5) Any diabetic who can't admit they're sometimes making it up as they go along takes themselves WAAAY too seriously AND are full of it!
6) Laughter is NOT the best medicine for diabetes. Insulin is-- but laughter is not contraindicated. Find friends who laugh a lot and make you laugh. (Someone told me once that I laugh like a Muppet--just open my mouth and throw my head back. They were right. And then I laughed about it).
7) Sometimes it's nice to be around people who are going through the same thing. The diabetes group that I attend quarterly always has a moment where someone is talking about their experience and the other people in the room have that "yeah, I know just what you mean" look on their face. Your friends and family love you, but they can never really know what we go through. Find some people who can empathize.
8) When you're trying to change how you treat your diabetes, don't try to change everything at once. That makes it too hard. Try changing one thing at a time (eating better, exercising more, etc.).
9) When you see your doctor (or before) seek help for your depression. There is no shame in seeking help. Don't expect that you can just "get over it." From my personal experience, using more than one modality of treatment is the best way to make progress toward feeling better. (Meds and counseling). We are ALL more prone to depression than non-diabetics.

Don’t be so hard on yourself. None of us are perfect, myself included. When I have a day with BG that are out of line for no particular reason, I say to myself “tomorrow will be better .” Don’t get hung up on every BG test. You sound like you try really hard to stay in the normal range. Sometimes numbers are just off. I have an A1c of 6.6 which is satisfactory for me. My doc thinks it is amazing to have that A1c with Type 1. He said he wishes that half of his patients had a number like that. Just do your best without driving yourself crazy.

… What everyone else said!!! And, I sooo understand the “comments” from others- even my 3 grown children don’t “get it”- had a helluva time w/a35 low this morn & am blaming myself:(. Hang in there… I’m with you

For every one thing you can't have or do, there are ten things you can have and do or more. Look for those things. We are lucky to have what we have, even with this disease. You really don't want to hurt yourself if I am wrong get help. There are programs for changing your behaviors and not who you are. You can rebel at all the stuff having nothing else to do with diabetes and that leaves a lot of things to rebel against. Think of it like brushing your teeth so they don't fall out. Kind of like that.


Discipline is never a pill you swallow. Do not believe it is...

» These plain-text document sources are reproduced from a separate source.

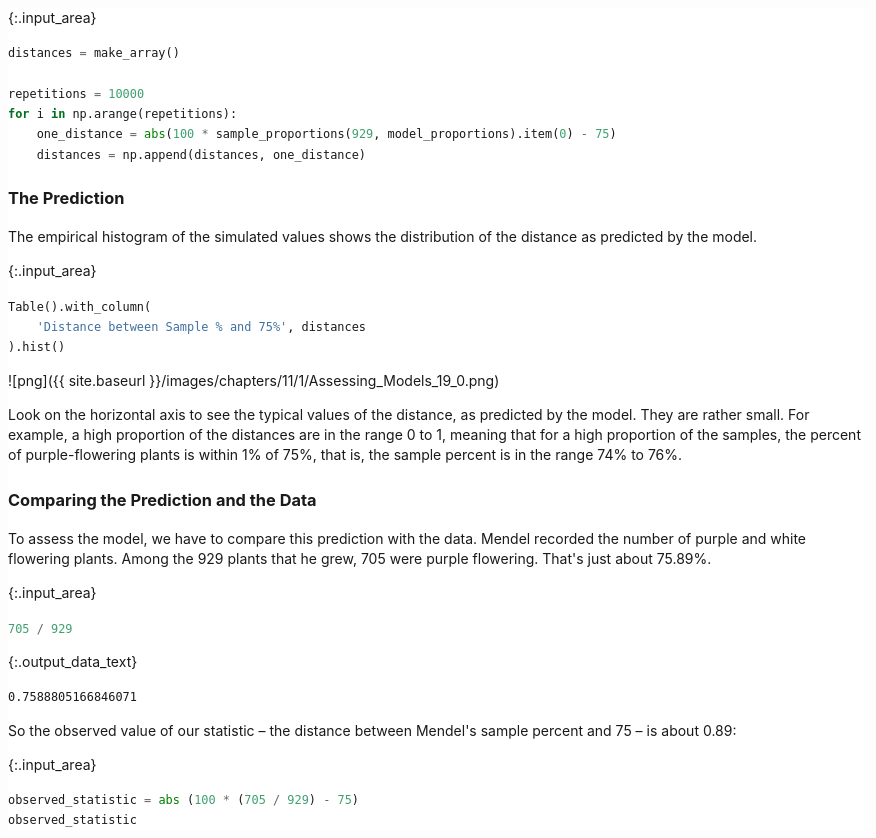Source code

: {:.input_area}
```python
distances = make_array()

repetitions = 10000
for i in np.arange(repetitions):
    one_distance = abs(100 * sample_proportions(929, model_proportions).item(0) - 75)
    distances = np.append(distances, one_distance)
```

### The Prediction ###
The empirical histogram of the simulated values shows the distribution of the distance as predicted by the model.


{:.input_area}
```python
Table().with_column(
    'Distance between Sample % and 75%', distances
).hist()
```


![png]({{ site.baseurl }}/images/chapters/11/1/Assessing_Models_19_0.png)


Look on the horizontal axis to see the typical values of the distance, as predicted by the model. They are rather small. For example, a high proportion of the distances are in the range 0 to 1, meaning that for a high proportion of the samples, the percent of purple-flowering plants is within 1% of 75%, that is, the sample percent is in the range 74% to 76%.

### Comparing the Prediction and the Data ###
To assess the model, we have to compare this prediction with the data. Mendel recorded the number of purple and white flowering plants. Among the 929 plants that he grew, 705 were purple flowering. That's just about 75.89%.


{:.input_area}
```python
705 / 929
```




{:.output_data_text}
```
0.7588805166846071
```



So the observed value of our statistic – the distance between Mendel's sample percent and 75 – is about 0.89:


{:.input_area}
```python
observed_statistic = abs (100 * (705 / 929) - 75)
observed_statistic
```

As zealous, or vigilant as you can possibly be.... that never guarantees its going to "behave"... and often when we are doing the very best we possibly can, it giggles at those efforts. It means nothing about you, or anybody else. It only means its not simple.

Do not surrender your rebel. She is healthy and pleased, let her stay! We all make complex choices, all day long. Some of them are diabetic decisions, most are unimportant to that part of us.

This is a problem of fundamental approach, not one of "skill". This discipline you want is not a question of "immediately", doing the right thing. That is rote routine, the act of endless repetitions.

Real discipline is making 10,000 failures, some big, some very, very small, and at then END of them, still waking up, and the struggle to keep trying to do some act once again anyway.

THAT is discipline. Doing the difficult, the hard despite the truth they are... could be testing one more time a day. Could be, *#@^(#^, guess I better shoot now.
Discipline is the bucket of pop corn.... one itty-bitty piece at a time.

The other "discipline", you feel others possess and you somehow lack, which you "rebel" is not discipline, but a different creature entirely. Fear not... rebellion is good! Give yours pleasure, let her stay!